* _What the task requires_
Your response should contain each line of the data that includes "Description".

━━ Information given ━━

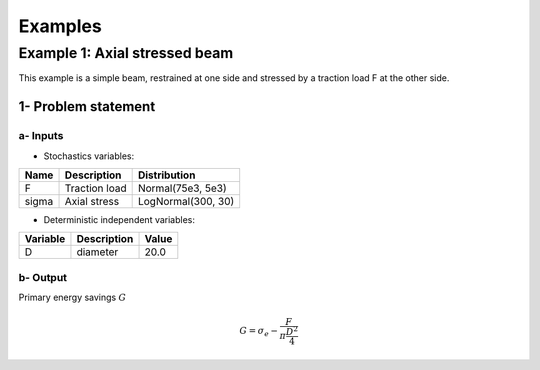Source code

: Examples
========

Example 1: Axial stressed beam
------------------------------

This example is a simple beam, restrained at one side and stressed by a traction load F at the other side.

1- Problem statement
````````````````````

a- Inputs
'''''''''

- Stochastics variables:

====== ======================== ==================
 Name  Description              Distribution
====== ======================== ==================
F      Traction load            Normal(75e3, 5e3)
sigma  Axial stress             LogNormal(300, 30)
====== ======================== ==================

- Deterministic independent variables:

======== ================================ =================
Variable Description                      Value
======== ================================ =================
D        diameter                         20.0
======== ================================ =================

b- Output
'''''''''

Primary energy savings :math:`G`

.. math::

    G = \sigma_e -\frac{F}{\pi \frac{D^2}{4} }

━━━

* _Answer box_
 Name  Description              Distribution
Variable Description                      Value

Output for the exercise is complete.